REPUBLIKA.CO.ID, KABUL -- Taliban menyerukan masyarakat internasional mengakui mereka sebagai representasi pemerintahan yang sah di Afghanistan. Seruan itu disampaikan saat Taliban memperingati satu tahun penarikan total pasukan Amerika Serikat (AS) dari negara tersebut.
“Pengalaman selama 20 tahun terakhir dapat menjadi panduan yang baik. Segala jenis tekanan serta ancaman terhadap rakyat Afghanistan dalam 20 tahun terakhir telah gagal dan hanya meningkatkan krisis,” kata Taliban dalam sebuah pernyataan, Rabu (31/8/2022).
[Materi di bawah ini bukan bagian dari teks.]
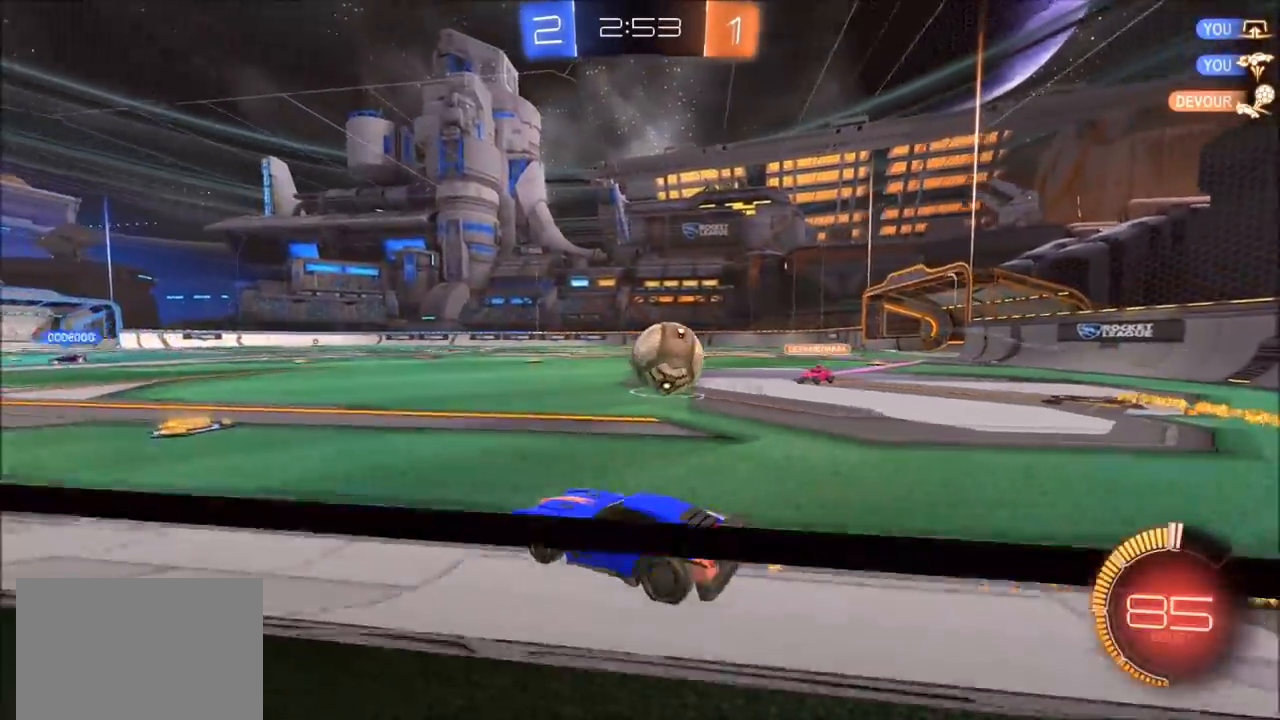
{"buttons": ["CROSS", "CIRCLE", "R2"], "left_stick": "right", "right_stick": "center", "events": [[67, "L1", "up"], [100, "L2", "up"], [167, "CIRCLE", "down"], [233, "CROSS", "down"], [267, "CROSS", "up"], [333, "CROSS", "down"]]}
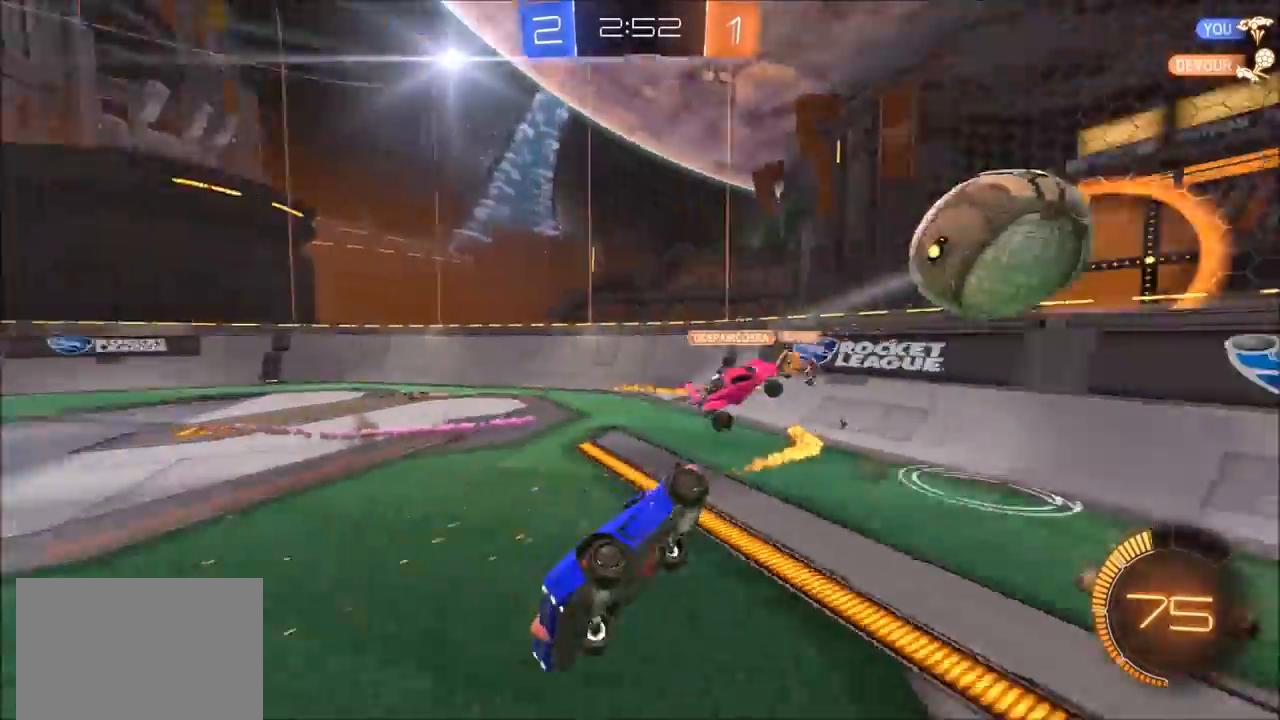
{"buttons": ["R2"], "left_stick": "right", "right_stick": "center", "events": [[33, "CROSS", "up"], [233, "L1", "down"], [267, "CIRCLE", "up"], [500, "L1", "up"]]}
Taliban pun menegaskan, Imarah Islam adalah pemerintahan yang sah dan perwakilan dari rakyat Afghanistan. Imarah Islam adalah nama yang diberikan Taliban untuk pemerintahan mereka setelah berhasil merebut kembali Afghanistan pada 15 Agustus tahun lalu.
Untuk memperingati satu tahun “Hari Kebebasan”, yakni hari ketika pasukan AS sepenuhnya hengkang dari Afghanistan, Taliban menggelar parade kecil di Kabul pada Rabu. Pada Selasa (30/8) malam, pesta kembang api juga digelar di kota tersebut.
AS menarik seluruh pasukannya dari Afghanistan pada 30 Agustus 2021. Pasukan Negeri Paman Sam sudah beroperasi selama 20 tahun di Afghanistan, tepatnya pasca serangan teror terhadap gedung World Trade Center di New York pada 11 September 2001. Sebelum Taliban kembali berkuasa, AS merupakan sekutu utama pemerintahan Afghanistan dalam memerangi Taliban.
Hingga kini, belum ada satu pun negara yang mengakui pemerintahan Taliban. Belum diperlihatkannya komitmen untuk memenuhi hak dasar warga Afghanistan, khususnya kaum perempuan, dinilai menjadi salah satu alasan mengapa masyarakat internasional belum memberi pengakuan kepada Taliban.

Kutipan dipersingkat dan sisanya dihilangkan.